--- SOURCE PASSAGE ---
----

The Austrian School of Economics argues that excess money supply causes inflation. "The Austrian School stresses that inflation is not uniform over all assets, goods, and services. Inflation depends on differences in markets and on where newly created money and credit enter the economy" Usually, it creates consumer price inflation and aseet price inflation in due course. But sometimes, the inflation occurs in ways that some people were not expecting. Post Global Financial Crisis (2008-2009), developed world central banks, led by the US Fed embarked on a massive round of money printing (which they quaintly called Quantitative Easing - part of what has also been called unconventional monetary policy) in response to what the Bank of International Settlements (BIS, the central bankers central bank) called a balance sheet recession The amount of money printing that central banks have done is reflected by the size of central bank balance sheets (because central banks were buying assets with "newly printed" money).

Therefore, it should be no surprise that the massive money printing has caused massive asset price inflation (not evenly) since 2009. This can be seen in the following charts showing the correlation of the US Fed balance sheet and the US share market (S&P500).

This has in turn (as you should expect), caused some major asset price bubbles, with the US share market one of the most extreme examples - as can be seen from Professor Robert Shiller's long-term chart of the cyclically-adjusted P/E ratio (CAPE) for the US share market (~S&P500) below.

----

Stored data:

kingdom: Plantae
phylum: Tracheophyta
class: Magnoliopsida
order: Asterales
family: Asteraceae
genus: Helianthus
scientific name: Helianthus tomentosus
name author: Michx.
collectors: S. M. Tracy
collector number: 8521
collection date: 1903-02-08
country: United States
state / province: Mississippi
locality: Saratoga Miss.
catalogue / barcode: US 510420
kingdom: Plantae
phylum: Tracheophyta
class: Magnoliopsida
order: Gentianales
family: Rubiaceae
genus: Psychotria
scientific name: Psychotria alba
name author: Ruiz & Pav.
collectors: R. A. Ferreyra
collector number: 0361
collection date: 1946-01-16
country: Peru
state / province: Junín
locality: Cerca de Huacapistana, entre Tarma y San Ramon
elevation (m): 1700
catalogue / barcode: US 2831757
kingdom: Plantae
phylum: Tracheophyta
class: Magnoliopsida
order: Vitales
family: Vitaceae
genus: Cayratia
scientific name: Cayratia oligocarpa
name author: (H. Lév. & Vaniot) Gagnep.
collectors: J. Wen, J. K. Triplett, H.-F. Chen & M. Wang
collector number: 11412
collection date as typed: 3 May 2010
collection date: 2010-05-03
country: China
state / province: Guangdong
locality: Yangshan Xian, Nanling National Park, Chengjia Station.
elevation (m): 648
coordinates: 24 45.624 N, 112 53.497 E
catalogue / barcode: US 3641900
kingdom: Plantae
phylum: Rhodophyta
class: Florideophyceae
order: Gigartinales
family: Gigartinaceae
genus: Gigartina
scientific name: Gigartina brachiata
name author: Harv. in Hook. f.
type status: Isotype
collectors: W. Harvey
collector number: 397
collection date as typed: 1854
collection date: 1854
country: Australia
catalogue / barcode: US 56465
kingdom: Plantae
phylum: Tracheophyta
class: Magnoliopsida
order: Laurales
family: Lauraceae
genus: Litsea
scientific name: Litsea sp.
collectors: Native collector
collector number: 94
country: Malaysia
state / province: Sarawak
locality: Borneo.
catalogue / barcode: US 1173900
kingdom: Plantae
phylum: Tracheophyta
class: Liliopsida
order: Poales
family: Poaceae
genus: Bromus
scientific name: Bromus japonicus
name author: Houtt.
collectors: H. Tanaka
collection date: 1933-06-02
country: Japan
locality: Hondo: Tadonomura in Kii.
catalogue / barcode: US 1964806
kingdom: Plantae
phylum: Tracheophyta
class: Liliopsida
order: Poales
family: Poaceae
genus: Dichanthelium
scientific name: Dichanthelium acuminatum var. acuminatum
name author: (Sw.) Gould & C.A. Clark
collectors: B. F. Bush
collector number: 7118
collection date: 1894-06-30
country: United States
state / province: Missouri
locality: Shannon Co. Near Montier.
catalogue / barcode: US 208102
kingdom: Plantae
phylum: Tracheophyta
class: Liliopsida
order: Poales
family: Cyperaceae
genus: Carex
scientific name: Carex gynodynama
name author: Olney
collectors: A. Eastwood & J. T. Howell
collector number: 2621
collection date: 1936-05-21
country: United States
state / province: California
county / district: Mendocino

----

--- WRITTEN INSTRUCTION 1 ---
In the passage on money printing and inflation, what name did central banks give to their massive round of money printing after the Global Financial Crisis?
--- WRITTEN INSTRUCTION 2 ---
Reproduce only the records starting at the line containing "genus: Cayratia" and ending at the line containing "country: Australia", swapping "locality" for "place" and keeping everything else unchanged.

--- EXPECTED ANSWER 1 ---
They called it Quantitative Easing.

--- EXPECTED ANSWER 2 ---
genus: Cayratia
scientific name: Cayratia oligocarpa
name author: (H. Lév. & Vaniot) Gagnep.
collectors: J. Wen, J. K. Triplett, H.-F. Chen & M. Wang
collector number: 11412
collection date as typed: 3 May 2010
collection date: 2010-05-03
country: China
state / province: Guangdong
place: Yangshan Xian, Nanling National Park, Chengjia Station.
elevation (m): 648
coordinates: 24 45.624 N, 112 53.497 E
catalogue / barcode: US 3641900
kingdom: Plantae
phylum: Rhodophyta
class: Florideophyceae
order: Gigartinales
family: Gigartinaceae
genus: Gigartina
scientific name: Gigartina brachiata
name author: Harv. in Hook. f.
type status: Isotype
collectors: W. Harvey
collector number: 397
collection date as typed: 1854
collection date: 1854
country: Australia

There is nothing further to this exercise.